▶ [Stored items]
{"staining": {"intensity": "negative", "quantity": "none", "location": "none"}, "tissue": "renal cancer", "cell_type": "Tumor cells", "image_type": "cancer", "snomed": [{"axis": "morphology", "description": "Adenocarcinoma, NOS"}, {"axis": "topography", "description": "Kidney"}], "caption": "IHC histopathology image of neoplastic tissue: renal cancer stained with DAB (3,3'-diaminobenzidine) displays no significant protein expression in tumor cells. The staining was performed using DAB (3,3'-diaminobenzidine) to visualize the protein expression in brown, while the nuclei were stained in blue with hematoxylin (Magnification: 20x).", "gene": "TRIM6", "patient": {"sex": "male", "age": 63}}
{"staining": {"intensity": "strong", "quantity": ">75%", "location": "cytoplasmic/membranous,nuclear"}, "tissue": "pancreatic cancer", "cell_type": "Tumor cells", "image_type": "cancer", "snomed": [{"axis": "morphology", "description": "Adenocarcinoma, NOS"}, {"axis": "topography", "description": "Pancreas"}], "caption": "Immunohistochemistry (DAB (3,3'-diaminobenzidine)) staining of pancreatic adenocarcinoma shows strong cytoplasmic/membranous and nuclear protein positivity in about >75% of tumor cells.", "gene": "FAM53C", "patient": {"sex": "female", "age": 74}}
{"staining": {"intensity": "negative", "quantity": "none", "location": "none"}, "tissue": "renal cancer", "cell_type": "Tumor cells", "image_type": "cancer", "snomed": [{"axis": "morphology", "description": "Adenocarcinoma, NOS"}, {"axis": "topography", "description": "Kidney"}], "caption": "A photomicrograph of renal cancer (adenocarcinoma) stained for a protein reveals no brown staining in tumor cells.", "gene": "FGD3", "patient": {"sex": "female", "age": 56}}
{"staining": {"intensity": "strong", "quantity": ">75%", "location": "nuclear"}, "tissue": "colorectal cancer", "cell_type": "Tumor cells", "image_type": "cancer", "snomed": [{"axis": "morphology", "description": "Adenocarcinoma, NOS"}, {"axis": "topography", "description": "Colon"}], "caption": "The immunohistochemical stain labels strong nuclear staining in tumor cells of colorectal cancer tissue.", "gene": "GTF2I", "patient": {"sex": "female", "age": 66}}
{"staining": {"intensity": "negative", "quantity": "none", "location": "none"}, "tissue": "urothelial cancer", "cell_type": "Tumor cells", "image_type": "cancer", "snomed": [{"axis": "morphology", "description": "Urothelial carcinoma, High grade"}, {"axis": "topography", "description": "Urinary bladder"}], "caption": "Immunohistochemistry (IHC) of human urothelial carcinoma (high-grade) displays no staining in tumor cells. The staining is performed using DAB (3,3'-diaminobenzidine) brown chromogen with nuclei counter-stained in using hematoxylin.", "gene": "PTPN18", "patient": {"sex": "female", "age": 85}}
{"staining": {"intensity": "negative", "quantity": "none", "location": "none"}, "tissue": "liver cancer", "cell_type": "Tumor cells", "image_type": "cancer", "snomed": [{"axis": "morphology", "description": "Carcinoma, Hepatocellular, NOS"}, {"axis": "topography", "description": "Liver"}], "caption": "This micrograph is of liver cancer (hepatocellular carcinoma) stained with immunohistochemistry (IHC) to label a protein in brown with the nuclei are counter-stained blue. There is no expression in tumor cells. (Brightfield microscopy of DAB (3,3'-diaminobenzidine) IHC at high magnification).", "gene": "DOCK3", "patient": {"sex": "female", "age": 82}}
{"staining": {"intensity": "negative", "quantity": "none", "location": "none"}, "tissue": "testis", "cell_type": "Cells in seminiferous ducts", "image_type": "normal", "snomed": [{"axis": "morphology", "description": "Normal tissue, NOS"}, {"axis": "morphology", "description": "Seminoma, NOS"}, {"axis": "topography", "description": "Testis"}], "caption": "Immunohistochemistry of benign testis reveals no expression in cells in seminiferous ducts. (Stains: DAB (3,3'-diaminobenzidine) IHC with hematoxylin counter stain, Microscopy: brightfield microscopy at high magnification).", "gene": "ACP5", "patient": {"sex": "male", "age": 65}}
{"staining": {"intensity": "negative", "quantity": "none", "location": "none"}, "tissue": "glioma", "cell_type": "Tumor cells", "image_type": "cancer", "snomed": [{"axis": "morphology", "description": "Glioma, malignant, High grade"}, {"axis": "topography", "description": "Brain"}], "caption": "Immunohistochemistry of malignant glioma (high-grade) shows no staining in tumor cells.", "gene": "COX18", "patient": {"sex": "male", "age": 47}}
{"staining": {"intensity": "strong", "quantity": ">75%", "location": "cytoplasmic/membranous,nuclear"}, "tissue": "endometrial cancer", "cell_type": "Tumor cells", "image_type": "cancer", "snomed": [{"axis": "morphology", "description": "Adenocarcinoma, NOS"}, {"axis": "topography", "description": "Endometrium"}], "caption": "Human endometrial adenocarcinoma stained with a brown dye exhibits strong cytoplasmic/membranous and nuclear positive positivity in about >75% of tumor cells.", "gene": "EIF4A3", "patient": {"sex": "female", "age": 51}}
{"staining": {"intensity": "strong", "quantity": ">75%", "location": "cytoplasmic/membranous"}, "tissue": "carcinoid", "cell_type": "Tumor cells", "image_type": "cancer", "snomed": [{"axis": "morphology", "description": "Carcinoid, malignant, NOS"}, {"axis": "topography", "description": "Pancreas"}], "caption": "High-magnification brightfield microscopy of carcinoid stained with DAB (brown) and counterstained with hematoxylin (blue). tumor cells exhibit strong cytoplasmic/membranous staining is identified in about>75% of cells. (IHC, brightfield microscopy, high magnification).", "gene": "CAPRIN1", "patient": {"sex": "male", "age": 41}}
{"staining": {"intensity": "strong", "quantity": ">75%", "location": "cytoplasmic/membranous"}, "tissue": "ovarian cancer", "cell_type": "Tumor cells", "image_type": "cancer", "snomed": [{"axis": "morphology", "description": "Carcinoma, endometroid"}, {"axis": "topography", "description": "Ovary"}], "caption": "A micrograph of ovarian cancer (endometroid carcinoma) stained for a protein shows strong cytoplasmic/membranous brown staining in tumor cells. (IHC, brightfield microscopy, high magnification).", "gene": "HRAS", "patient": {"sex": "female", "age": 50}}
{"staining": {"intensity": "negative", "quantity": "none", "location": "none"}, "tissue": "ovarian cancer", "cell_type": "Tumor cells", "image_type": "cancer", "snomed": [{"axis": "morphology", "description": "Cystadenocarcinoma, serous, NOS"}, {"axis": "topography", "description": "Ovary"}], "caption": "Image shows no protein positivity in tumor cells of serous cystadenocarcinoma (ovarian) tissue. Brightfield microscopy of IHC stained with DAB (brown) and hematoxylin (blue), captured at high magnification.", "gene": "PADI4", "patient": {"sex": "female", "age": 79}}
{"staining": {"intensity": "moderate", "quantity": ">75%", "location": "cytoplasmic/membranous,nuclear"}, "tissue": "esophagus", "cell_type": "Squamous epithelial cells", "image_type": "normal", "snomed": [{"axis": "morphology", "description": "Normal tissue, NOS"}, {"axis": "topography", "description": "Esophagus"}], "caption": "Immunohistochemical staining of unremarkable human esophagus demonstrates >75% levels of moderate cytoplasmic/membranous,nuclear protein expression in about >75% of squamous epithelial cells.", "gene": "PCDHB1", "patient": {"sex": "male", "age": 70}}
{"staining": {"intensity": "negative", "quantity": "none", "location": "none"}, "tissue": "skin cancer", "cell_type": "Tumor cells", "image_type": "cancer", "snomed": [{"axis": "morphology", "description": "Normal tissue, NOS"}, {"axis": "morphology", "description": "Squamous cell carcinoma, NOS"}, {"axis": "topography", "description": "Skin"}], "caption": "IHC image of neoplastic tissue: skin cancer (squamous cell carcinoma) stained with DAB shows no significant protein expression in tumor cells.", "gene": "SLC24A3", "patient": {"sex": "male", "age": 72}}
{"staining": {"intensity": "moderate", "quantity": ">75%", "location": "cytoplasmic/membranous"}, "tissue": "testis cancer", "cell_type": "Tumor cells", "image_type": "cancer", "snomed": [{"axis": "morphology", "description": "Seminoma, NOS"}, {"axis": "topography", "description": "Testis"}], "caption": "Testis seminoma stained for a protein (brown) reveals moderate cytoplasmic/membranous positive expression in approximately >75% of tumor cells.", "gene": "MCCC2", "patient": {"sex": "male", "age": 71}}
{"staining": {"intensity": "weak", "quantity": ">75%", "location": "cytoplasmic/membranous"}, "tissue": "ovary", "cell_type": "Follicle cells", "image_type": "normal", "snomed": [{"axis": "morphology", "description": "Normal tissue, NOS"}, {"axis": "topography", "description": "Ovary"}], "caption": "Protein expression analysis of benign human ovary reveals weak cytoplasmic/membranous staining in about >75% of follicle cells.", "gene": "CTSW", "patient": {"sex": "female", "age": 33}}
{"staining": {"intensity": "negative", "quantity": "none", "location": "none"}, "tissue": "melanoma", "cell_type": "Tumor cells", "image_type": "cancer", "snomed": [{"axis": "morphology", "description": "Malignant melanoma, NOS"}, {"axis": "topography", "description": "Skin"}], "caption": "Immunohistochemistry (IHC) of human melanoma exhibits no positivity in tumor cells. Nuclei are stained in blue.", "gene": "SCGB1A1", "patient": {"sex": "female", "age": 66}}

▶ [What the task requires] Your answer should be the lines of the records that include the word "Seminoma".

▶ [Response area]
{"staining": {"intensity": "negative", "quantity": "none", "location": "none"}, "tissue": "testis", "cell_type": "Cells in seminiferous ducts", "image_type": "normal", "snomed": [{"axis": "morphology", "description": "Normal tissue, NOS"}, {"axis": "morphology", "description": "Seminoma, NOS"}, {"axis": "topography", "description": "Testis"}], "caption": "Immunohistochemistry of benign testis reveals no expression in cells in seminiferous ducts. (Stains: DAB (3,3'-diaminobenzidine) IHC with hematoxylin counter stain, Microscopy: brightfield microscopy at high magnification).", "gene": "ACP5", "patient": {"sex": "male", "age": 65}}
{"staining": {"intensity": "moderate", "quantity": ">75%", "location": "cytoplasmic/membranous"}, "tissue": "testis cancer", "cell_type": "Tumor cells", "image_type": "cancer", "snomed": [{"axis": "morphology", "description": "Seminoma, NOS"}, {"axis": "topography", "description": "Testis"}], "caption": "Testis seminoma stained for a protein (brown) reveals moderate cytoplasmic/membranous positive expression in approximately >75% of tumor cells.", "gene": "MCCC2", "patient": {"sex": "male", "age": 71}}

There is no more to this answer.